Work to be completed ::
From the line that includes "408 355 41.14" down to the final line of the data below, copy every line exactly and leave the rest out.

Stored data entries:

────────────────

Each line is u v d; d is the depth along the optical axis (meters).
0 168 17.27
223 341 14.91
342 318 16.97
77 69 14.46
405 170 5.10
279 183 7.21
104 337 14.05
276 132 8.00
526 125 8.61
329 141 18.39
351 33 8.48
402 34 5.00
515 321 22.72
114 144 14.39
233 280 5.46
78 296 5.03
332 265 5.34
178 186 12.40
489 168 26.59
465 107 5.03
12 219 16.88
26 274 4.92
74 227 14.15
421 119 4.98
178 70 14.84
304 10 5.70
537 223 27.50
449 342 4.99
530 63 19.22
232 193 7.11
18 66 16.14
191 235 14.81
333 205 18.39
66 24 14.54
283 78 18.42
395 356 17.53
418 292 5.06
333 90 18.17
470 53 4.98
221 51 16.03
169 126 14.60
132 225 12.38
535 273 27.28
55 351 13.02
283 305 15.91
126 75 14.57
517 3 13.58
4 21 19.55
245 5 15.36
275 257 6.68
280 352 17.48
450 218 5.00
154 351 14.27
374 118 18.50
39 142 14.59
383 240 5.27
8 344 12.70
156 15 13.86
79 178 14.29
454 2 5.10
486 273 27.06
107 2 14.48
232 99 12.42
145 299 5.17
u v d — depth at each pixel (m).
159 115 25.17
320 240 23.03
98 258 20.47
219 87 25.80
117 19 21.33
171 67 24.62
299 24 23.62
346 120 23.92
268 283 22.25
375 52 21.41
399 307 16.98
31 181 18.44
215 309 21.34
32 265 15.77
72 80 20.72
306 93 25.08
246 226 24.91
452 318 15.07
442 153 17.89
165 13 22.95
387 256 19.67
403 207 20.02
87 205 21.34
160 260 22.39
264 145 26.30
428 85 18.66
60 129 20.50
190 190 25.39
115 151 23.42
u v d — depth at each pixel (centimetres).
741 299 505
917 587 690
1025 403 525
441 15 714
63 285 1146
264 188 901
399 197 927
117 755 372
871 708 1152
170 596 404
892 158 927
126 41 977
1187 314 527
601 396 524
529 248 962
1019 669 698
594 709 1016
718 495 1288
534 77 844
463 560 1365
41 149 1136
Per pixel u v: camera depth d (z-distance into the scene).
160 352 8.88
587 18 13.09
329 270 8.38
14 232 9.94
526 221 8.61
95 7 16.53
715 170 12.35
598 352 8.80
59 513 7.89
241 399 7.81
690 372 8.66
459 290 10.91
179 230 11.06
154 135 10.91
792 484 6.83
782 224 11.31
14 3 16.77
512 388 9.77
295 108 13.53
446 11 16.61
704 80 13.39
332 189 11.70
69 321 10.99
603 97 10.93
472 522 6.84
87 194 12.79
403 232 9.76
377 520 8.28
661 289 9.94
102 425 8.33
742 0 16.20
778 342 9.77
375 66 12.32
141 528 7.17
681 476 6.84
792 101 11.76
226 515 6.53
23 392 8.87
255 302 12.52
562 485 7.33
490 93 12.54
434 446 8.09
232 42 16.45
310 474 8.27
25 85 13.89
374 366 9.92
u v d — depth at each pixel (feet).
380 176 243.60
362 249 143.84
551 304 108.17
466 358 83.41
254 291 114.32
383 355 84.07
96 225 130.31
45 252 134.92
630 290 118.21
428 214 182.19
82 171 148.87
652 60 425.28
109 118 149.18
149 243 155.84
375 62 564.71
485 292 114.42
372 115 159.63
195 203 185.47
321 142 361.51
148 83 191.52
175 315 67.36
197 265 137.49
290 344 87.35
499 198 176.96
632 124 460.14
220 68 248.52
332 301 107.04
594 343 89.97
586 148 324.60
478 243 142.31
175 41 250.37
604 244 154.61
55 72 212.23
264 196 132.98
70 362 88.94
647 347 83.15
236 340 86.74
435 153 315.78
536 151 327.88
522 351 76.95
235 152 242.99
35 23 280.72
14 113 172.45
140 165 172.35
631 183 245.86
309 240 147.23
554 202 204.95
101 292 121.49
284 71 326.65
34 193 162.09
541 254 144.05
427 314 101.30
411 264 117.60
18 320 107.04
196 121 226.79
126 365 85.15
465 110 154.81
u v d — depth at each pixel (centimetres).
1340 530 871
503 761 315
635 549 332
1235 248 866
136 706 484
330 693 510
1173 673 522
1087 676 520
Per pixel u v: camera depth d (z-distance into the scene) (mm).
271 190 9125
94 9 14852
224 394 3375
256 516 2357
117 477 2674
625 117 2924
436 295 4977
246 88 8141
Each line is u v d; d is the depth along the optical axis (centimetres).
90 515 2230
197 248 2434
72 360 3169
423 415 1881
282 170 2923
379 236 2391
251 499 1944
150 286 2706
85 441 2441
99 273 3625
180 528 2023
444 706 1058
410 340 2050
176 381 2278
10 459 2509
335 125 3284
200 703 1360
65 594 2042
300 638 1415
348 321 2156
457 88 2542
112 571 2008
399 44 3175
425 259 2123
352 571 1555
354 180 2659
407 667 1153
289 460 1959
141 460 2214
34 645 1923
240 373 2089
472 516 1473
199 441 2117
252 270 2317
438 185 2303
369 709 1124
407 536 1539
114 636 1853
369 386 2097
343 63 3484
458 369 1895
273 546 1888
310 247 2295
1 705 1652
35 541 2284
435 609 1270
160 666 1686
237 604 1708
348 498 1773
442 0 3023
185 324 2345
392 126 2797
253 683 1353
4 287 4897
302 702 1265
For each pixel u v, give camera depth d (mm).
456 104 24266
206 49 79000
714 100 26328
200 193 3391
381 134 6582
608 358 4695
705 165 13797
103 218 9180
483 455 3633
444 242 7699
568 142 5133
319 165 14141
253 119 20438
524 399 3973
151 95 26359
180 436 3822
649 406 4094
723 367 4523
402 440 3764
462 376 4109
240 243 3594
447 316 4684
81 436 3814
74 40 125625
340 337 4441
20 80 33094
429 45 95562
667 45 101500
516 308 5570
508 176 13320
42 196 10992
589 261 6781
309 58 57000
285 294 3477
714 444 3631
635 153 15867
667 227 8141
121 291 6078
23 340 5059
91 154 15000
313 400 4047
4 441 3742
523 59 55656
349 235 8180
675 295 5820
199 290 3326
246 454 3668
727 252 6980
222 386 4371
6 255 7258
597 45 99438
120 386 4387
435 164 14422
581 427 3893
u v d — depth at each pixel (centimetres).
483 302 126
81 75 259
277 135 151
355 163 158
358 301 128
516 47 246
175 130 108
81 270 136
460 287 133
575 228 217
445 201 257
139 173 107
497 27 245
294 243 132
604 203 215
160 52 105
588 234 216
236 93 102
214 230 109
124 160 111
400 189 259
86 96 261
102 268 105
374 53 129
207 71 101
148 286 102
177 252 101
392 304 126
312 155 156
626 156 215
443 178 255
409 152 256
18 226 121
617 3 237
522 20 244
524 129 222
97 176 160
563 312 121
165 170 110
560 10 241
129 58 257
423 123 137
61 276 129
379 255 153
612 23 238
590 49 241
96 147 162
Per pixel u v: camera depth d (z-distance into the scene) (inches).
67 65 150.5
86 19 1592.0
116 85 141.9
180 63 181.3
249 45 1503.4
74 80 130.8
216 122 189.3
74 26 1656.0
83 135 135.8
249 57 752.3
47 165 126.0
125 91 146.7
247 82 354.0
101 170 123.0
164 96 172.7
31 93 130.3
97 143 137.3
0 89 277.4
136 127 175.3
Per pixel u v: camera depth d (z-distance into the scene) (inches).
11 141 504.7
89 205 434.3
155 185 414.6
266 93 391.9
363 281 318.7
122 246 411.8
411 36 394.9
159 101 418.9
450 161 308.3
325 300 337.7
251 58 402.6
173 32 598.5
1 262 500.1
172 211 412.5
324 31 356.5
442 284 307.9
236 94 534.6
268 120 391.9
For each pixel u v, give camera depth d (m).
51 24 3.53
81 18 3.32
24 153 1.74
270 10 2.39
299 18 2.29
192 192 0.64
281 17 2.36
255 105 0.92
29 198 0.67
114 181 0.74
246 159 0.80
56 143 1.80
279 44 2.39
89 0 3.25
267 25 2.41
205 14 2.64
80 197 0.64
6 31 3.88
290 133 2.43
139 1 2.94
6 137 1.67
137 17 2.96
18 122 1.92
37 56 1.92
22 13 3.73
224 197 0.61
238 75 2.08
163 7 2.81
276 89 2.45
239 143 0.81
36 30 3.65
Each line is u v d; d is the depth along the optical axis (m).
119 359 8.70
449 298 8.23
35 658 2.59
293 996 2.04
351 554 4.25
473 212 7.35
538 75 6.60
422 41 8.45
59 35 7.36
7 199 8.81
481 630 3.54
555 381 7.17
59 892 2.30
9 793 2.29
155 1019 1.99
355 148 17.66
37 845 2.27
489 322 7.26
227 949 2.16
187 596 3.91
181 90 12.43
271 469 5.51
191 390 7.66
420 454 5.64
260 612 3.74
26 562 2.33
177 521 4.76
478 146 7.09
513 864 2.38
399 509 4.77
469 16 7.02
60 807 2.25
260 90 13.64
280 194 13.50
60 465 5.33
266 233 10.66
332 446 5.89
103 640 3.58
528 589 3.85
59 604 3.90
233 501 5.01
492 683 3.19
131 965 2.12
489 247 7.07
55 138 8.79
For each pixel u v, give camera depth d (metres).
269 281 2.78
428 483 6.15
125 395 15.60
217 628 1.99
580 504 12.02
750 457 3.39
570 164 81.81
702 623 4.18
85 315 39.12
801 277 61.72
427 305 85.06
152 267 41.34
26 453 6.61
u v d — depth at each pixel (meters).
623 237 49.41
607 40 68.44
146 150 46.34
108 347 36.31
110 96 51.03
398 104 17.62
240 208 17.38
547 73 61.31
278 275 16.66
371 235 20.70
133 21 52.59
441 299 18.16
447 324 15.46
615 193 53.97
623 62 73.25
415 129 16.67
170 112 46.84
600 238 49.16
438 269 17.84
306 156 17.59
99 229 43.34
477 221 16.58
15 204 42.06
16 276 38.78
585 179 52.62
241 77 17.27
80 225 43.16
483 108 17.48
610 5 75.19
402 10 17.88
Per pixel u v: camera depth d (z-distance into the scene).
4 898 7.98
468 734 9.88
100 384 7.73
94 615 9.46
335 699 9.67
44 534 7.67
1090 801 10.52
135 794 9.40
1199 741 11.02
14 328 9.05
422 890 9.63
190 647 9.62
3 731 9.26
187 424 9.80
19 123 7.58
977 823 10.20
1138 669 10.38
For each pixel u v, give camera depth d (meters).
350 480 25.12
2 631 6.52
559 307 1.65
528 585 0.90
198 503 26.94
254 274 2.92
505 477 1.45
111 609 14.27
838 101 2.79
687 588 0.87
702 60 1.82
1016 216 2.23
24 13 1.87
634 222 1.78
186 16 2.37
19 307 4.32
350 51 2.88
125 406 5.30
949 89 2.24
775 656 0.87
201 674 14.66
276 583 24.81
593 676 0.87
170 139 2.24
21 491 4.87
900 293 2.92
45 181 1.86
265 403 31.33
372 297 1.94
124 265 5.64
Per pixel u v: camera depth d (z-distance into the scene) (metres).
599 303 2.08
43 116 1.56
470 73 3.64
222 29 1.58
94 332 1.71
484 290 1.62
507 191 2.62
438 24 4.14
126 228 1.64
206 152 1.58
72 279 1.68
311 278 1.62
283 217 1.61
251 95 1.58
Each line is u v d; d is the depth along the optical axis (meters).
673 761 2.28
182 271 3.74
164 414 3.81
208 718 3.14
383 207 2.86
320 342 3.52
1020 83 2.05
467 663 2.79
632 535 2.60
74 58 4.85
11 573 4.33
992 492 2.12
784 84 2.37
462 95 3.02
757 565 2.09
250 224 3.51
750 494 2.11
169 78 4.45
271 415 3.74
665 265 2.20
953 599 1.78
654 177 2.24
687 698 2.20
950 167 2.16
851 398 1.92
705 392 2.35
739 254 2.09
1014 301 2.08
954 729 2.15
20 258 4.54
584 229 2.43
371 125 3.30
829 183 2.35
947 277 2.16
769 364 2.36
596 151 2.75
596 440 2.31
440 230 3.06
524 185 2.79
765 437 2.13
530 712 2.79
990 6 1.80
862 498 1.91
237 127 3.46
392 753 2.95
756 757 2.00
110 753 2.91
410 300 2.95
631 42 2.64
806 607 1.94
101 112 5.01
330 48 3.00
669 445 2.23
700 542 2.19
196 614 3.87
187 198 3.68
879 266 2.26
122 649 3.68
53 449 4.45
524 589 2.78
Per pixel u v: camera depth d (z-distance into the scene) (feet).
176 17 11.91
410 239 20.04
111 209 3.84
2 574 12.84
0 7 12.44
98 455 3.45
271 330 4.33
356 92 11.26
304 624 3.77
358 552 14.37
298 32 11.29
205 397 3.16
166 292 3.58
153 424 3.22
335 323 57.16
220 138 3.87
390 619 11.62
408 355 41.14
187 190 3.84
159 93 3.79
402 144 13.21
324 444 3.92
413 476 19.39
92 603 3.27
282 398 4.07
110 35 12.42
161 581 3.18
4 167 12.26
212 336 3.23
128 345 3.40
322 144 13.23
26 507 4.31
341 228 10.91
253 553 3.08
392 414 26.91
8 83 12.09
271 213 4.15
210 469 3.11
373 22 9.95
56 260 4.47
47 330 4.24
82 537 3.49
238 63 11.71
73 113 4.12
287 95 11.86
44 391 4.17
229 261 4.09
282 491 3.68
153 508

────────────────

Your solution ::
408 355 41.14
187 190 3.84
159 93 3.79
402 144 13.21
324 444 3.92
413 476 19.39
92 603 3.27
282 398 4.07
110 35 12.42
161 581 3.18
4 167 12.26
212 336 3.23
128 345 3.40
322 144 13.23
26 507 4.31
341 228 10.91
253 553 3.08
392 414 26.91
8 83 12.09
271 213 4.15
210 469 3.11
373 22 9.95
56 260 4.47
47 330 4.24
82 537 3.49
238 63 11.71
73 113 4.12
287 95 11.86
44 391 4.17
229 261 4.09
282 491 3.68
153 508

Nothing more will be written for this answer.